• [Görev 1] Bobby McFerrin söyleşisinde "28 MART AKŞAMI" sözleriyle başlayıp "biraz anlatabilir misiniz?" sözlerine kadar süren bölümü, iki ucu da dâhil olmak üzere, hiçbir değişiklik yapmadan yeniden yazın.

• [Seçilmiş Metin]
Bantmag

28 MART AKŞAMI İSTANBUL İŞ SANAT’TA KONSER VERECEK BOBBY MCFERRIN’E SIRADIŞI MÜZİĞİNE VE KONSERE DAİR BİRKAÇ SORU SORDUK.

 

Müziğinizi, sesinizi bir enstrüman gibi kullanarak yaratıyorsunuz. Sesinizi bu şekilde kullanabileceğinizi ve kendi stilinizi yaratabileceğinizi nasıl keşfettiniz? Bize müzikal geçmişinizi biraz anlatabilir misiniz?

 

Ben sadece kafamda duyduğum sesleri çıkartmaya çalışıyordum! Ritmik vurgular ve yorumları hissediyordum ve doğal olarak o ritmik sesleri çıkartabilmek için, göğsümü çarpmaya ve vücudumu kullanmaya başladım. Müzik yapmaya odaklanabildiğim için çok şanslıyım. Müzik yapmak, bunu anlatmaya veya tanımlamaya çalışmaktan çok daha eğlenceli! Fakat insanlar kendimi bir caz müzisyeni mi yoksa “klasik” şarkıcı olarak mı gördüğümü sorup duruyor sürekli. Buna hâlâ kusursuz bir cevabım yok, ama şimdiye kadar aklıma gelen en iyi cevap, bir folk şarkıcısı olmam. Müzik zaten insanlar tarafından, başka insanlar için yapılıyor.

• [Kayıtlı Satırlar]
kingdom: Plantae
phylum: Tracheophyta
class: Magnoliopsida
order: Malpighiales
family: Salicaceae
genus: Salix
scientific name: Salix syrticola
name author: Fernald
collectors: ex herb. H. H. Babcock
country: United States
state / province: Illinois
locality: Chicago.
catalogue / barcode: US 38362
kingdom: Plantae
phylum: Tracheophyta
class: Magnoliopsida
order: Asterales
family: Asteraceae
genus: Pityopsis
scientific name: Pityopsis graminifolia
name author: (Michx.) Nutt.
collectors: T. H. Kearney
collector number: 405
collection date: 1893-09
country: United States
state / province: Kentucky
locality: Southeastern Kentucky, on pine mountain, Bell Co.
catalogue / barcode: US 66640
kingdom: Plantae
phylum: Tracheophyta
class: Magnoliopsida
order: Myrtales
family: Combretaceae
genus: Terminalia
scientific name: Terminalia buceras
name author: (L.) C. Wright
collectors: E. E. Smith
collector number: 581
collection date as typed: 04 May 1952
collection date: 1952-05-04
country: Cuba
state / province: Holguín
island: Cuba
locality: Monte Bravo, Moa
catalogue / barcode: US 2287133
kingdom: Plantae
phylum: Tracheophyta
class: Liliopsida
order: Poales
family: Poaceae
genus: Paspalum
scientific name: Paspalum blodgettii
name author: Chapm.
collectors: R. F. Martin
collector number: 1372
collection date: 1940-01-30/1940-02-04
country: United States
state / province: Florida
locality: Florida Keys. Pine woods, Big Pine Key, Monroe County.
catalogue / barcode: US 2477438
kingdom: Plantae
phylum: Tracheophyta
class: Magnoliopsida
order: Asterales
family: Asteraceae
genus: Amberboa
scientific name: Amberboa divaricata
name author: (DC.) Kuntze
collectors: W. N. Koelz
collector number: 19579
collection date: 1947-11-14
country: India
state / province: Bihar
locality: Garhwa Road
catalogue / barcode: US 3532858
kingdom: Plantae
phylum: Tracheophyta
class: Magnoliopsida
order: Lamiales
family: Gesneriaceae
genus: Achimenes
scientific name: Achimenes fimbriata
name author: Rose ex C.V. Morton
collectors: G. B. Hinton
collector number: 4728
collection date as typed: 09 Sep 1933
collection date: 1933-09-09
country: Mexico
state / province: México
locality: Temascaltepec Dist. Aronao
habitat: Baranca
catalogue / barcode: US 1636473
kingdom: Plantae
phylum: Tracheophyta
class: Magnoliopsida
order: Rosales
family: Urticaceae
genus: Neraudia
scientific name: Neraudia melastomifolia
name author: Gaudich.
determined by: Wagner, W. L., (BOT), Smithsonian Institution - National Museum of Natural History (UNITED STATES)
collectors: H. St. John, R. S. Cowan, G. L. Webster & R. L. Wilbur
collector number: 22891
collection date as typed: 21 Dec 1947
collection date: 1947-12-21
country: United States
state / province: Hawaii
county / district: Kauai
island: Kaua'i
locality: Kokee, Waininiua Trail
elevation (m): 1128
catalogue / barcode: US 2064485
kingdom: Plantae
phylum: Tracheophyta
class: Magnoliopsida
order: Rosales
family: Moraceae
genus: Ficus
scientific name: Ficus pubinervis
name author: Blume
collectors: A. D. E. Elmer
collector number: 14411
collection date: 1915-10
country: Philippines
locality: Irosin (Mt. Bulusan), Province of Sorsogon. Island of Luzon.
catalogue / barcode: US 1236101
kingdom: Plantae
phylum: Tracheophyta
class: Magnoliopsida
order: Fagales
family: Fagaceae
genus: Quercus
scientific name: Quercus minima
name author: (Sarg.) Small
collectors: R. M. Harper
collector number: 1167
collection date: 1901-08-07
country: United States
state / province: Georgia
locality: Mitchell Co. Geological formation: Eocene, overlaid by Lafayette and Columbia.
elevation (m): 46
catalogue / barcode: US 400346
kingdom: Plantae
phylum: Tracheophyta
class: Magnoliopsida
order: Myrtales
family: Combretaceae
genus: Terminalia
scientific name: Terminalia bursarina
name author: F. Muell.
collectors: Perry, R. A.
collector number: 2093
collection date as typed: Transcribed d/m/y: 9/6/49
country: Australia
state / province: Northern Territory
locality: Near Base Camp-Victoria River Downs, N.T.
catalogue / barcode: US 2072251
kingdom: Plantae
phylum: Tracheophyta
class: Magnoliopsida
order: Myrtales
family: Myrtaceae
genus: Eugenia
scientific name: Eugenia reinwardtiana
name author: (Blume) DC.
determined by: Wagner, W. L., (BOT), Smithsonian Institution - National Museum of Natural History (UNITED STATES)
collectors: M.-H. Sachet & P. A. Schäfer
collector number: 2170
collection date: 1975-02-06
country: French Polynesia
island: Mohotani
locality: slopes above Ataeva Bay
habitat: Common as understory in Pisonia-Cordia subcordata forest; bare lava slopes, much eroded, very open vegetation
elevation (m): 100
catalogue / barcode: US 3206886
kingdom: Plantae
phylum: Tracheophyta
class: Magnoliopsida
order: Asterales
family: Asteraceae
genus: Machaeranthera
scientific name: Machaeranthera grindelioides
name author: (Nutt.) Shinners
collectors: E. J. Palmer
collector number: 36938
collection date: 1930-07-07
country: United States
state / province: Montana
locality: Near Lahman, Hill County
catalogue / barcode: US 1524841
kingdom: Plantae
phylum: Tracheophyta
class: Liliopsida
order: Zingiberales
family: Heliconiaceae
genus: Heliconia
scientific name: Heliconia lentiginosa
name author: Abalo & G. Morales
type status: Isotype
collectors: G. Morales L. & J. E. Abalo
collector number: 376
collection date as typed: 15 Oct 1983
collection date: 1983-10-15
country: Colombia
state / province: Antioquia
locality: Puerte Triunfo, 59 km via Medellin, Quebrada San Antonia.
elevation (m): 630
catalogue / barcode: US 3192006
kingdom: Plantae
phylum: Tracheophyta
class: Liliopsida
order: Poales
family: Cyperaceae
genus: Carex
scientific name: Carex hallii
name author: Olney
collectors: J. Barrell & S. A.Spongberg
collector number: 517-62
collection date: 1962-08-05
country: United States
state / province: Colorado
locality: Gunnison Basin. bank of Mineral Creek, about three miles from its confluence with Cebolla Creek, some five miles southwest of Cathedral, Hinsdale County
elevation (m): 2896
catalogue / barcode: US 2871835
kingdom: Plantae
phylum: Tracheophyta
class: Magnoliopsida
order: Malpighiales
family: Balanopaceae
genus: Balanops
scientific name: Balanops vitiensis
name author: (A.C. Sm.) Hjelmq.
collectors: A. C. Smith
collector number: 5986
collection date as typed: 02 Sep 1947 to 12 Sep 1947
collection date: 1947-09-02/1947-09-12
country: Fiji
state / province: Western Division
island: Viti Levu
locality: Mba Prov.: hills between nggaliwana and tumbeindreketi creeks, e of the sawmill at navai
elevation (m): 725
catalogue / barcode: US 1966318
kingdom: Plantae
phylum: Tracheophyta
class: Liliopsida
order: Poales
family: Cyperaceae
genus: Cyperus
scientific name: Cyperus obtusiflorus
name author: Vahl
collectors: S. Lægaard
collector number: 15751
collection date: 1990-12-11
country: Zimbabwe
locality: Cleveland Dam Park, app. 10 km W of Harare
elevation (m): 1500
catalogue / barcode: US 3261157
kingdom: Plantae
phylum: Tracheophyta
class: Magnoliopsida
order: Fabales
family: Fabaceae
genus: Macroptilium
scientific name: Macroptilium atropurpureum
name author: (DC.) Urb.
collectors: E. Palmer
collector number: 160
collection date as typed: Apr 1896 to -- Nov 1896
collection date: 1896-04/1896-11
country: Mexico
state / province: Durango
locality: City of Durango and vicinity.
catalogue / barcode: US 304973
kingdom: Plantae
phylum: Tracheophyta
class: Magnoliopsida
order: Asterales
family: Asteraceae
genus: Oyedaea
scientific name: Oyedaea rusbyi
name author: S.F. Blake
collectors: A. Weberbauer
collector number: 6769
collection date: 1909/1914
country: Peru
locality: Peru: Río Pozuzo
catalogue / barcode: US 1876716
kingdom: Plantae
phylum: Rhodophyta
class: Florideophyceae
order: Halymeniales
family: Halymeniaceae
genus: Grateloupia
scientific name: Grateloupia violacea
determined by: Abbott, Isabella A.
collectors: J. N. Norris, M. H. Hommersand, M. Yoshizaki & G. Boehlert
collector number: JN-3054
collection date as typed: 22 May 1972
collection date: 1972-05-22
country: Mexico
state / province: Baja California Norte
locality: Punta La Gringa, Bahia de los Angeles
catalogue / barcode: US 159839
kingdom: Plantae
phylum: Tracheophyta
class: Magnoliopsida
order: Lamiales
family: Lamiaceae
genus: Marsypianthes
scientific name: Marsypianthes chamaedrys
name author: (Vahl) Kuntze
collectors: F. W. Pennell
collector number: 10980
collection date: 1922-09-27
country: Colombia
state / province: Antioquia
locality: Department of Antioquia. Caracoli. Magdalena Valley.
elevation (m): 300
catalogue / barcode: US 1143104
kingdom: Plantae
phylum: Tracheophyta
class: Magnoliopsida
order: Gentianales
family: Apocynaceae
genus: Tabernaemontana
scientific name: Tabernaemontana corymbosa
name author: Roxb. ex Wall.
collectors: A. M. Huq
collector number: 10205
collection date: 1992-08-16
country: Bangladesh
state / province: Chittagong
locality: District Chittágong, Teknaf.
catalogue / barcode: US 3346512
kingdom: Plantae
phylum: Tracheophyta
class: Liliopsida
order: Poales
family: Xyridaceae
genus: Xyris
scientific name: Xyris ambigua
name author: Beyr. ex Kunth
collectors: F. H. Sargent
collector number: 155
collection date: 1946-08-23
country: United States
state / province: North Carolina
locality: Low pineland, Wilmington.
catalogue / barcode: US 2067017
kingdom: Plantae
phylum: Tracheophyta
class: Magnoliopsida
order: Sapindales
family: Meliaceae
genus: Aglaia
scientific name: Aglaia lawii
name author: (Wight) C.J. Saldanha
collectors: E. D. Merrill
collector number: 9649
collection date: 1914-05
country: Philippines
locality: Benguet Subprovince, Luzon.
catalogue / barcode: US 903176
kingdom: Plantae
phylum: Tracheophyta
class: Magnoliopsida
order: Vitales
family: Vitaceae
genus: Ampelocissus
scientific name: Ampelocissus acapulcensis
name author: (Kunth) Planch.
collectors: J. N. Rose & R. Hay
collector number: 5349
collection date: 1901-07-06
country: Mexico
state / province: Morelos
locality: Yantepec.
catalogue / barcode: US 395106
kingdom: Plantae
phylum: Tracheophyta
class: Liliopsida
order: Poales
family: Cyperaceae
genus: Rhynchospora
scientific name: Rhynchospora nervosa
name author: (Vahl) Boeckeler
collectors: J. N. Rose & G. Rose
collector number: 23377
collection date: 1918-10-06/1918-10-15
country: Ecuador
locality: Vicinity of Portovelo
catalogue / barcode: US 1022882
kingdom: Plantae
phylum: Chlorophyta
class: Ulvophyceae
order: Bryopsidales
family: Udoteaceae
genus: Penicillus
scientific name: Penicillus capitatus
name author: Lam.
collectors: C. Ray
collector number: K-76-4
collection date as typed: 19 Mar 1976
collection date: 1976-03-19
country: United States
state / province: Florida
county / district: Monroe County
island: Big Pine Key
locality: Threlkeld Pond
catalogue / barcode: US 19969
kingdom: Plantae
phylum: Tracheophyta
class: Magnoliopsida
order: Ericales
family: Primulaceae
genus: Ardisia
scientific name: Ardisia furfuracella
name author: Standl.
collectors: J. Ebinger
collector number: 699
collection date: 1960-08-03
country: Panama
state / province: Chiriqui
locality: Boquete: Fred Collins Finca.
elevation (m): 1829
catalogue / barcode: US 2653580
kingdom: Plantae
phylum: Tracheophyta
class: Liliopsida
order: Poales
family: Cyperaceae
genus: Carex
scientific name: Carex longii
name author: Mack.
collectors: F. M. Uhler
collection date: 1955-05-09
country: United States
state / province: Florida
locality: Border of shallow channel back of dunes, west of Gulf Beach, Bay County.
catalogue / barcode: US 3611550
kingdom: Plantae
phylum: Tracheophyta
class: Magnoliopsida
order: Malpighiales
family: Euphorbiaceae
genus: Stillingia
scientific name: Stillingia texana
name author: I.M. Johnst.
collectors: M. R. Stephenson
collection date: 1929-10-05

• [Görev 2] Kayıtların ilk satırından başlayıp "name author: (Michx.) Nutt." içeren satıra kadar, bu satır da dâhil, yalnızca bu satırları "Sıra" ve "Kayıt satırı" sütunlarından oluşan bir Markdown tablosuna dönüştürün. Boş satırları tabloya almayın.

• [Ayrıntılı Çözüm 1]
28 MART AKŞAMI İSTANBUL İŞ SANAT’TA KONSER VERECEK BOBBY MCFERRIN’E SIRADIŞI MÜZİĞİNE VE KONSERE DAİR BİRKAÇ SORU SORDUK.

 

Müziğinizi, sesinizi bir enstrüman gibi kullanarak yaratıyorsunuz. Sesinizi bu şekilde kullanabileceğinizi ve kendi stilinizi yaratabileceğinizi nasıl keşfettiniz? Bize müzikal geçmişinizi biraz anlatabilir misiniz?

• [Ayrıntılı Çözüm 2]
| Sıra | Kayıt satırı |
|---|---|
| 1 | kingdom: Plantae |
| 2 | phylum: Tracheophyta |
| 3 | class: Magnoliopsida |
| 4 | order: Malpighiales |
| 5 | family: Salicaceae |
| 6 | genus: Salix |
| 7 | scientific name: Salix syrticola |
| 8 | name author: Fernald |
| 9 | collectors: ex herb. H. H. Babcock |
| 10 | country: United States |
| 11 | state / province: Illinois |
| 12 | locality: Chicago. |
| 13 | catalogue / barcode: US 38362 |
| 14 | kingdom: Plantae |
| 15 | phylum: Tracheophyta |
| 16 | class: Magnoliopsida |
| 17 | order: Asterales |
| 18 | family: Asteraceae |
| 19 | genus: Pityopsis |
| 20 | scientific name: Pityopsis graminifolia |
| 21 | name author: (Michx.) Nutt. |